Tommy Robinson says he hired private investigator to get journalist’s details

English Defence League founder Tommy Robinson hired a private investigator to obtain personal details about a journalist whose home he went to unannounced, a court has heard.

Robinson, whose real name is Stephen Yaxley-Lennon, was in court regarding an application for a stalking protection order after he went to the home of Independent home affairs correspondent Lizzie Dearden and her boyfriend, Samuel Partridge.

Westminster Magistrates’ Court heard that Robinson went to Ms Dearden’s home on Sunday January 17 – two days after a request for comment through his solicitors about a story alleging that he misused money donated by his supporters.

Tommy Robinson court case
English Defence League founder Tommy Robinson arriving at Westminster Magistrates’ Court (Stefan Rousseau/PA)

Robinson said he felt “sick” and “scared” and “worried” when he saw the allegations being made, and said they were untrue, adding that they came from an unreliable source.

Giving evidence, Robinson said he attempted to contact a solicitor on the Saturday, adding that he “panicked” as he had until the Monday to respond.

“I contacted a private investigator,” he said.

“And I asked, and said I’d pay, for information to find Lizzie Dearden.”

Asked why he did this, Robinson responded: “Because the email stated if I didn’t respond by Monday morning they would run with the story.”

Robinson told the court he also contacted his “research group which involves many individuals”, adding that he said “find out what you can, everything you can”.

He said the private investigator came back to him on the Sunday with “lots of information” about Ms Dearden, including her address and information about who she lives with.

Robinson said he is not allowed access to any social media, and so he films himself, and his plan was to film himself giving Ms Dearden “all of the evidence”.

He said his supporters could then share the footage to show there are “two sides”.

Ryan Dowding, representing the Metropolitan Police, put it to Robinson that his intention was to “intimidate” Ms Dearden and prevent her from publishing stories about him more generally.

Robinson, who claims Ms Dearden has written 220 articles about him since 2018, disagreed.

Ms Dearden gave evidence remotely last week and was asked why she did not wish to go to speak to Robinson when he attended her home.

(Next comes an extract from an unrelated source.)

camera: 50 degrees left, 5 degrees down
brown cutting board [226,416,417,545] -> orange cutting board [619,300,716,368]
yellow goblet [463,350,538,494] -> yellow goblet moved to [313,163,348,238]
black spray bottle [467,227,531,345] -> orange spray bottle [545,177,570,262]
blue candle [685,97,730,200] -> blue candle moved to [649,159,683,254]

She told the court: “Because I didn’t know what he was going to do, and, from what I could hear on the intercom and through the street, he sounded very angry and agitated.

“Basically, I was too frightened to go down.”

Mr Dowding has previously told the court that during Robinson’s time outside Ms Dearden’s home there was “shouting about Mr Partridge, claiming he was a paedophile”, adding: “There were then threats to come back every day if he needed to.”

On Thursday, Mr Dowding described the allegation about Mr Partridge as “baseless” and “nonsense”, and put it to Robinson that he knew the allegation was “completely unsubstantiated”.

Robinson said the allegation came in a comment from someone in the “research group” who he described as “an unreliable source”.

Deputy chief magistrate Tan Ikram agreed to impose an interim order in March ahead of the full application for a stalking protection order.

At the time he said he was satisfied that the temporary order was “necessary and proportionate” because the acts were “capable of being associated with stalking” and there was an “ongoing risk”.

Mr Ikram said he will give his judgment on a future date to be fixed.

The interim order will remain in place until October 13, unless it is revoked before that date.